Firmware STM32 using ST-Link programmer for Windows

When using a programmer ST-Link conclusions BOOT0 And BOOT1 are not used and must be in the standard position for normal operation of the controller.

(Book in Russian)

STM32 marking

How to remove write/read protection?

If you received a board with STM32F103, but the programmer does not see it, this means that the Chinese have protected the Flash memory of the microcontroller. The question “why?” let's ignore it. To remove the blocking, we will connect a UART adapter and program through it. We set the jumpers for programming and off we go:

I will do this from Ubuntu using the stm32flash utility.

1. Check whether the microcontroller is visible:

Sudo stm32flash /dev/ttyUSB0

You should get something like this:

Stm32flash 0.4 http://stm32flash.googlecode.com/ Interface serial_posix: 57600 8E1 Version: 0x22 Option 1: 0x00 Option 2: 0x00 Device ID: 0x0410 (Medium-density) - RAM: 20KiB (512b reserved by bootloader) - Flash: 128KiB (sector size: 4x1024) - Option RAM: 16b - System RAM: 2KiB

2. Remove read protection and then write protection:

Sudo stm32flash -k /dev/ttyUSB0 stm32flash 0.4 http://stm32flash.googlecode.com/ Interface serial_posix: 57600 8E1 Version: 0x22 Option 1: 0x00 Option 2: 0x00 Device ID: 0x0410 (Medium-density) - RAM: 20KiB ( 512b reserved by bootloader) - Flash: 128KiB (sector size: 4x1024) - Option RAM: 16b - System RAM: 2KiB Read-UnProtecting flash Done.

sudo stm32flash -u /dev/ttyUSB0 stm32flash 0.4 http://stm32flash.googlecode.com/ Interface serial_posix: 57600 8E1 Version: 0x22 Option 1: 0x00 Option 2: 0x00 Device ID: 0x0410 (Medium-density) - RAM: 20KiB ( 512b reserved by bootloader) - Flash: 128KiB (sector size: 4x1024) - Option RAM: 16b - System RAM: 2KiB Write-unprotecting flash Done.

Now you can work normally with the microcontroller.
To create a minimal project we will need: a stm32 controller (I have a stm32f103), some wires, an LED (for testing).
We won't even hang quartz, so as not to complicate the process.

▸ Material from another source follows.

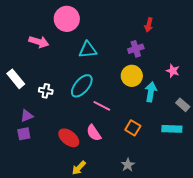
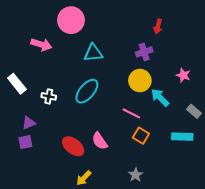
cyan arrow: (151, 92) -> (160, 97), turned -54
pink line: (102, 106) -> (131, 113), moved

It is very convenient to use this adapter board with LQFP:
It costs around $1. But there is no need to poison tiny paths.

We assemble the following circuit (for stm32f103 48 legs):
The SWD connector contains 6 pins, because on the STM32F4 discovery (which I use) it is 6, although the 6th is not used.
We hang all the grounds (GND) on the grounds, and the power supply (VDD) on the power supply (I twisted everything together). We won’t hang up filters; anyway, without quartz we can’t talk about any kind of accuracy.

The stm32f103 pinout looks like this:

Power to the board must be supplied separately (3.3V). Power supply from SWD (1V) will not be enough.
That's basically it. We insert the connector into the board, having first removed the jumpers on the board.

We run st-util and see:

$ st-util 2012-09-10T15:14:05 INFO src/stlink-usb.c: -- exit_dfu_mode 2012-09-10T15:14:05 INFO src/stlink-common.c: Loading device parameters.... 2012-09-10T15:14:05 INFO src/stlink-common.c: Device connected is: F1 Medium-density device, id 0x20036410 2012-09-10T15:14:05 INFO src/stlink-common.c: SRAM size : 0x5000 bytes (20 KiB), Flash: 0x10000 bytes (64 KiB) in pages of 1024 bytes Chip ID is 00000410, Core ID is 1ba01477. KARL - should read back as 0x03, not 60 02 00 00 init watchpoints Listening at *:4242...

Here's a project for you - a diode blinker for eclipse. Download .
If you use IAR or something else, gestures with st-util are not needed.